By Deborah Bach
For Likhapha Monica Faku, the fight to find a vaccine that will stop HIV is personal.
As a young woman living in a country with the highest rate of HIV infection in the world, she has felt AIDS’ toll first hand, losing an uncle and a close friend. She’s devoted to helping educate others, working in local high schools and talking to teens about HIV, pregnancy and other health issues.
She’s also fighting HIV another way – as a participant in a recent trial of an HIV vaccine being tested by Fred Hutchinson Cancer Research Center’s HIV Vaccine Trial Network (HVTN).
Developing an effective HIV vaccine in South Africa requires recruiting thousands of participants who don’t have the disease but care enough to get involved, and who are willing to assume a certain amount of risk - including the possibility that the vaccine could actually increase the likelihood of contracting HIV.
Who would do that – and why?
Faku, 24, said for her, beyond her personal losses, her main reason for signing up was having greater credibility when talking with people in her community about the HVTN.
As a member of the community advisory board for the HVTN’s site in Klerksdorp, located in the province of North West, she said participating in the trial makes her better equipped to educate others about the importance of developing a vaccine.
“I work with the community, and it’s better if I join the study so I can go talk to them about something I know,” she said.
‘I have lost so many of my family’
Sandra Ntshangase, a recruiter at the HVTN’s site in Soweto, South Africa, knocks on doors in surrounding areas to solicit participants, providing some initial information about the trials and inviting people to come to a presentation to learn more.
After correcting any misconceptions or rumors about the vaccine network, she said it’s typically not difficult to recruit participants.

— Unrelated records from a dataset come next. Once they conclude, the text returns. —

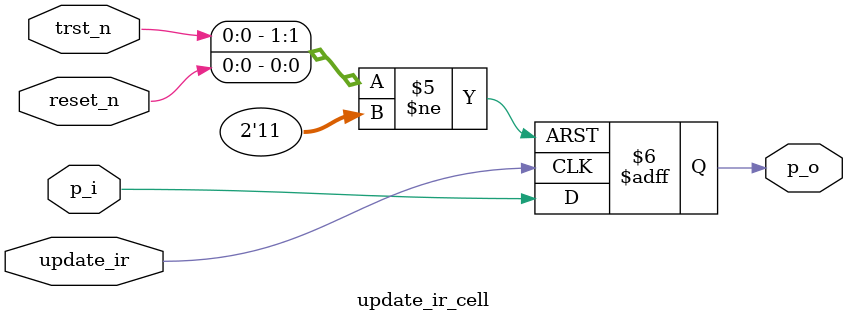
<source format=sv>
module update_ir_cell (
    input logic trst_n,

    // parallel in and out
    input logic p_i,
    output logic p_o,

    // control signals
    input logic reset_n,
    input logic update_ir
    );

    always_ff @(posedge update_ir or negedge reset_n or negedge trst_n) begin
        if (~reset_n)
            p_o <= 1'b0;
        else if (~trst_n)
            p_o <= 1'b0;
        else
            p_o <= p_i;
    end
endmodule
</source>
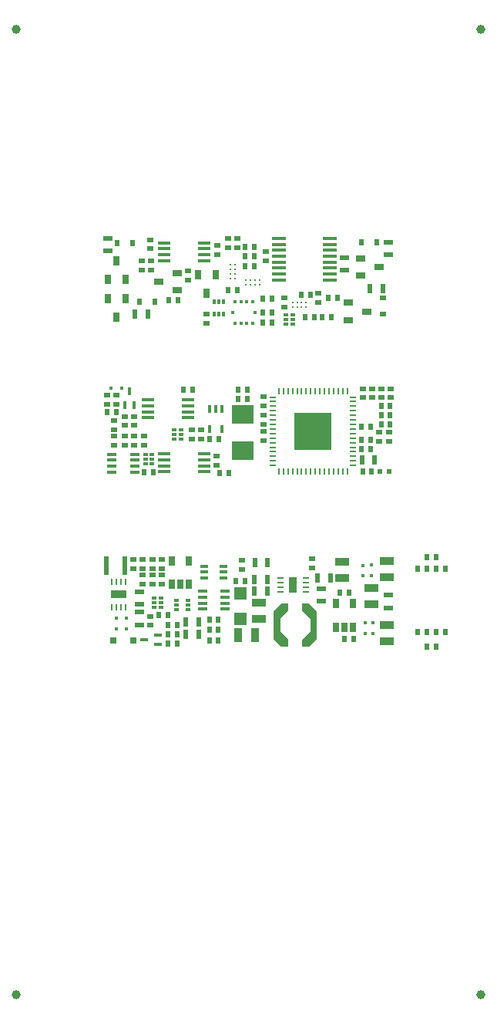
<source format=gbr>
G04 CAM350/DFMSTREAM V11.0 (Build 715) Date:  Fri Nov 02 14:57:21 2018 *
G04 Database: W:\PC Boards\VALTRONIC TECHNOLOGIES\VTC22567\CHECKPLOTS\MODIFIED.cam *
G04 Layer 18: PstTop *
%FSLAX25Y25*%
%MOIN*%
%SFA1.000B1.000*%

%MIA0B0*%
%IPPOS*%
%ADD11C,0.00098*%
%ADD16C,0.01181*%
%ADD17C,0.01969*%
%ADD18C,0.03937*%
%ADD122R,0.02362X0.03150*%
%ADD123R,0.03150X0.02362*%
%ADD124R,0.02362X0.03937*%
%ADD125R,0.01969X0.02953*%
%ADD126R,0.01969X0.01181*%
%ADD127R,0.03937X0.02756*%
%ADD128R,0.02953X0.01969*%
%ADD129R,0.03937X0.02362*%
%ADD130R,0.02756X0.03937*%
%ADD131R,0.01772X0.03740*%
%ADD132R,0.01575X0.01575*%
%ADD133R,0.03937X0.01575*%
%ADD134R,0.02559X0.03937*%
%ADD135R,0.00984X0.02756*%
%ADD136R,0.06693X0.03740*%
%ADD137R,0.06102X0.03740*%
%ADD138R,0.05512X0.01575*%
%ADD139R,0.06102X0.01181*%
%ADD140R,0.01575X0.01378*%
%ADD141R,0.01378X0.01575*%
%ADD142R,0.01181X0.01969*%
%ADD143R,0.09449X0.07874*%
%ADD144R,0.02362X0.01969*%
%ADD145R,0.02756X0.00984*%
%ADD146R,0.16339X0.16339*%
%ADD147R,0.01575X0.03346*%
%ADD148R,0.03150X0.03150*%
%ADD149R,0.05512X0.05512*%
%ADD150R,0.03740X0.01772*%
%ADD151R,0.03346X0.01575*%
%ADD152R,0.03740X0.06102*%
%ADD153R,0.03740X0.06693*%
%ADD154R,0.02362X0.07874*%
%ADD155R,0.05512X0.01772*%
%LNPstTop*%
%LPD*%
G36*
X290678Y303487D02*
G01Y315298D01*
X294024Y318644*
X296977*
Y315691*
X293434Y312148*
X293433*
Y306636*
X293434*
X296977Y303093*
Y300140*
X294024*
X290678Y303487*
G37*
G36*
X302882Y300140D02*
G01Y303093D01*
X306425Y306636*
X306426*
Y312148*
X306425*
X302882Y315691*
Y318644*
X305835*
X309181Y315298*
Y303487*
X305835Y300140*
X302882*
G37*
G54D11*
X346150Y296400D03*
G54D122*
X232556Y449173D03*
X239249D03*
X229596Y474185D03*
X222903D03*
X328444Y474839D03*
X335137D03*
G54D123*
X337782Y443822D03*
Y450515D03*
G54D124*
X252685Y310573D03*
X258197D03*
X252685Y305258D03*
X258197D03*
X332311Y454768D03*
X337823D03*
X230540Y443743D03*
X236052D03*
X328768Y380750D03*
X334280D03*
X282213Y324156D03*
X287725D03*
X282213Y329176D03*
X287725D03*
X282410Y336361D03*
X287922D03*
X309575Y329668D03*
X315087D03*
G54D125*
X244811Y301321D03*
X248748D03*
Y305455D03*
X244811D03*
X248748Y309491D03*
X244811D03*
X314201Y450632D03*
X318138D03*
X311642Y442365D03*
X315579D03*
X304162D03*
X308099D03*
X306524Y452010D03*
X302587D03*
X289890Y450239D03*
X285953D03*
Y444333D03*
X289890D03*
Y440101D03*
X285953D03*
X278276Y472581D03*
X282213D03*
X278276Y468546D03*
X282213D03*
X278276Y464412D03*
X282213D03*
X270796Y454176D03*
X274733D03*
X249044Y449550D03*
X245107D03*
X275323Y411164D03*
X279260D03*
X275323Y407030D03*
X279260D03*
X255540Y410869D03*
X251603D03*
X218433Y401223D03*
X222370D03*
X238512Y375435D03*
X234575D03*
X262922Y389806D03*
X266859D03*
X267351Y374845D03*
X271288D03*
X340973Y403880D03*
X337036D03*
Y399943D03*
X340973D03*
X337036Y396006D03*
X340973D03*
X332508Y395022D03*
X328571D03*
Y389313D03*
X332508D03*
X328571Y385180D03*
X332508D03*
X329063Y375731D03*
X333000D03*
X274339Y328487D03*
X278276D03*
X244811Y313526D03*
X240874D03*
X266662Y311754D03*
X262725D03*
X266662Y307227D03*
X262725D03*
Y302699D03*
X266662D03*
X323158Y323369D03*
X319221D03*
X325126Y303290D03*
X321189D03*
X356819Y338526D03*
X360756D03*
X364693Y333802D03*
X360756D03*
X356819D03*
X352882D03*
X364693Y306439D03*
X360756D03*
X352882D03*
X356819D03*
Y300140D03*
X360756D03*
G54D126*
X247469Y393644D03*
Y391676D03*
Y389707D03*
X250422D03*
Y391676D03*
Y393644D03*
X235067Y383113D03*
Y381144D03*
Y379176D03*
X238020D03*
Y381144D03*
Y383113D03*
X238807Y321006D03*
Y319038D03*
Y317069D03*
X241760D03*
Y319038D03*
Y321006D03*
X248552Y320022D03*
Y318054D03*
Y316085D03*
X253670D03*
Y318054D03*
Y320022D03*
X295796Y443250D03*
Y441282D03*
Y439313D03*
X298748D03*
Y441282D03*
Y443250D03*
G54D127*
X328315Y460180D03*
Y467660D03*
X336307Y463920D03*
X322902Y441085D03*
Y448565D03*
X330894Y444825D03*
X249004Y461361D03*
Y453880D03*
X241012Y457620D03*
G54D128*
X309969Y452601D03*
Y448664D03*
X295107Y450731D03*
Y446794D03*
X287134Y466774D03*
Y470711D03*
X261642Y439609D03*
Y443546D03*
X274733Y476420D03*
Y472483D03*
X270697Y476420D03*
Y472483D03*
X266268Y473270D03*
Y469333D03*
X237626Y466577D03*
Y462640D03*
X233493Y466577D03*
Y462640D03*
X230048Y395514D03*
Y399451D03*
X226111D03*
Y395514D03*
X222370Y404668D03*
Y408605D03*
X218433D03*
Y404668D03*
X221583Y393841D03*
Y397778D03*
X230048Y386951D03*
Y390888D03*
X226111Y386951D03*
Y390888D03*
X221583D03*
Y386951D03*
X234378D03*
Y390888D03*
X255048Y393644D03*
Y389707D03*
X259083D03*
Y393644D03*
X265973Y382227D03*
Y378290D03*
X286248Y392955D03*
Y389018D03*
Y395908D03*
Y399845D03*
Y404077D03*
Y408014D03*
X341170Y407522D03*
Y411459D03*
X337233D03*
Y407522D03*
X333197D03*
Y411459D03*
X329260Y407522D03*
Y411459D03*
X340481Y392561D03*
Y388624D03*
X336347D03*
Y392561D03*
X276898Y337345D03*
Y333408D03*
X242056Y333802D03*
Y337739D03*
Y326912D03*
Y330849D03*
X238119Y326912D03*
Y330849D03*
Y333802D03*
Y337739D03*
X233886D03*
Y333802D03*
Y326912D03*
Y330849D03*
X229949Y337739D03*
Y333802D03*
X237134Y313132D03*
Y309195D03*
X307213Y333998D03*
Y337935D03*
X253498Y462246D03*
Y458309D03*
X237331Y471892D03*
Y475829D03*
G54D16*
X304654Y448565D03*
X302685D03*
X300717D03*
X298748Y446597D03*
X300717D03*
X302685D03*
X304654D03*
X298748Y448565D03*
X284575Y456341D03*
X278670Y458309D03*
X280638D03*
X282607D03*
X284575D03*
X282607Y456341D03*
X280638D03*
X278670D03*
X271977Y465002D03*
Y463034D03*
Y461065D03*
X273945Y459097D03*
Y461065D03*
Y463034D03*
Y465002D03*
X271977Y459097D03*
G54D129*
X218729Y470908D03*
Y476420D03*
X232410Y318250D03*
Y323762D03*
Y309392D03*
Y314904D03*
X311150Y319628D03*
Y325140D03*
X340284Y322187D03*
Y316676D03*
X321091Y468054D03*
Y462542D03*
X340087Y469235D03*
Y474746D03*
G54D130*
X226406Y458743D03*
X218926D03*
X222666Y466735D03*
X218926Y450298D03*
X226406D03*
X222666Y442306D03*
X257902Y460770D03*
X265382D03*
X261642Y452778D03*
G54D131*
X228079Y410475D03*
X230048Y404372D03*
X226111D03*
G54D132*
X224831Y411557D03*
X220304D03*
G54D133*
X220599Y383113D03*
Y380554D03*
Y377994D03*
Y375435D03*
X230441D03*
Y377994D03*
Y380554D03*
Y383113D03*
X259772Y323959D03*
Y321400D03*
Y318841D03*
Y316282D03*
X269615D03*
Y318841D03*
Y321400D03*
Y323959D03*
G54D134*
X246386Y337148D03*
X253867D03*
Y326912D03*
X250126D03*
X246386D03*
X317449Y318644D03*
X324930D03*
Y308408D03*
X321189D03*
X317449D03*
G54D135*
X220599Y328093D03*
X222567D03*
X224536D03*
X226504D03*
Y317069D03*
X224536D03*
X222567D03*
X220599D03*
X306622Y410376D03*
X292843D03*
X294811D03*
X296780D03*
X298748D03*
X300717D03*
X302685D03*
X304654D03*
X308591D03*
X310559D03*
X312528D03*
X314496D03*
X316465D03*
X318433D03*
X320402D03*
X322370D03*
Y375731D03*
X320402D03*
X318433D03*
X316465D03*
X314496D03*
X312528D03*
X310559D03*
X308591D03*
X304654D03*
X302685D03*
X300717D03*
X298748D03*
X296780D03*
X294811D03*
X292843D03*
X306622D03*
G54D136*
X223552Y322581D03*
G54D132*
X222567Y307817D03*
Y312345D03*
X226701Y312246D03*
Y307719D03*
X330048Y305652D03*
Y310180D03*
X333591D03*
Y305652D03*
X329260Y335081D03*
Y330554D03*
X333000Y330652D03*
Y335180D03*
G54D137*
X284181Y319038D03*
Y311951D03*
X320233Y329709D03*
Y336796D03*
X339496Y309392D03*
Y302306D03*
X332811Y318225D03*
Y325311D03*
X339496Y330061D03*
Y337148D03*
G54D138*
X260559Y466774D03*
Y469333D03*
Y471892D03*
Y474451D03*
X243237D03*
Y471892D03*
Y469333D03*
Y466774D03*
G54D139*
X292744Y476321D03*
Y473762D03*
Y471203D03*
Y468644D03*
Y466085D03*
Y463526D03*
Y460967D03*
Y458408D03*
X314792D03*
Y460967D03*
Y463526D03*
Y468644D03*
Y471203D03*
Y473762D03*
Y476321D03*
Y466085D03*
G54D140*
X282410Y444333D03*
X272961D03*
G54D141*
X273847Y439609D03*
X276406D03*
X278965D03*
X281524D03*
Y449057D03*
X278965D03*
X276406D03*
X273847D03*
G54D142*
X268729Y448861D03*
X266760D03*
X264792D03*
Y443743D03*
X266760D03*
X268729D03*
G54D143*
X277292Y384589D03*
Y400337D03*
G54D144*
X336642Y375731D03*
X340579D03*
G54D145*
X324930Y392069D03*
Y378290D03*
Y380258D03*
Y382227D03*
Y384195D03*
Y386164D03*
Y388132D03*
Y390101D03*
Y394038D03*
Y396006D03*
Y397975D03*
Y399943D03*
Y401912D03*
Y403880D03*
Y405849D03*
Y407817D03*
X290284D03*
Y405849D03*
Y403880D03*
Y401912D03*
Y399943D03*
Y397975D03*
Y396006D03*
Y394038D03*
Y390101D03*
Y388132D03*
Y386164D03*
Y384195D03*
Y382227D03*
Y380258D03*
Y378290D03*
Y392069D03*
X304457Y323762D03*
Y325731D03*
Y327699D03*
Y329668D03*
X293433D03*
Y327699D03*
Y325731D03*
Y323762D03*
G54D146*
X307607Y393054D03*
G54D147*
X268040Y402798D03*
X265481D03*
X262922D03*
Y394136D03*
X268040D03*
G54D148*
X229924Y302729D03*
X221066D03*
G54D149*
X276307Y312148D03*
Y323172D03*
G54D150*
X234575Y302896D03*
X240678Y304865D03*
Y300928D03*
G54D151*
X260363Y329668D03*
Y332227D03*
Y334786D03*
X269024D03*
Y332227D03*
Y329668D03*
G54D152*
X275323Y305061D03*
X282410D03*
G54D17*
X292056Y309392D03*
X307804D03*
G54D153*
X298945Y326715D03*
G54D154*
X218040Y334983D03*
X226307D03*
G54D155*
X243335Y375534D03*
Y378093D03*
Y380652D03*
Y383211D03*
X260658D03*
Y380652D03*
Y378093D03*
Y375534D03*
X253374Y406538D03*
Y403979D03*
Y401420D03*
Y398861D03*
X236052D03*
Y401420D03*
Y403979D03*
Y406538D03*
G54D18*
X380067Y149512D03*
X179280D03*
Y566835D03*
X380067D03*
M02*

</source>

For many of them, HIV is an acutely personal issue.
“When we ask them, ‘Why did you come and participate?’ they will tell you, ‘I have lost so many of my family through HIV. I think by participating, maybe I will play a role of getting this vaccine that can prevent HIV.’”
Ntshangase said some people are suspicious about the HVTN, since its Soweto site is in the Chris Hani Baragwanath Hospital, which offers HIV treatment and counseling. Some think that by participating in the trials, they may become infected with HIV.
Another challenge is the stigma that persists around the disease, she said, particularly among older people.
“Some people think that maybe eating on the same plate, they will get it,” she said.
Faku said while her family and boyfriend initially didn’t understand why she was participating in the trial - her boyfriend wondered if that meant she had HIV - they’ve come around.
“I always tell my boyfriend he needs to protect himself and I’ve got to protect myself as well,” she said.
The difficult quest for a vaccine
The effort to find an HIV vaccine had a major setback in 2007, when a U.S. vaccine trial known as the Step study was halted after it was discovered that some participants who received the vaccine may have had a higher risk of HIV infection. As soon as the findings were known, a similar HVTN trial using the same investigational vaccine in South Africa, named the Phambili study, was also immediately stopped.
More promising results have come recently. A trial known as RV144 of 16,000 volunteers in Thailand showed that those who got the vaccine had a modest – 31 percent – level of protection against becoming HIV positive compared to those who did not receive the vaccine. The findings were published in 2009.
Being honest and responsive to trial participants has been critical, said Dr. Julie McElrath, who directs Fred Hutch’s Vaccine and Infectious Disease Division and the HVTN’s laboratory arm.
“I think [trial managers] have done a good job of trying to explain to participants what’s happened,” she said. “I don’t think it has impeded recruitment for other studies.”
Faku says that for her part, she’s committed to helping find a solution to stop HIV.
“I’m so passionate about helping to find a prevention for HIV,” she said. “I wanted to be part of a culture that can help to find a vaccine.”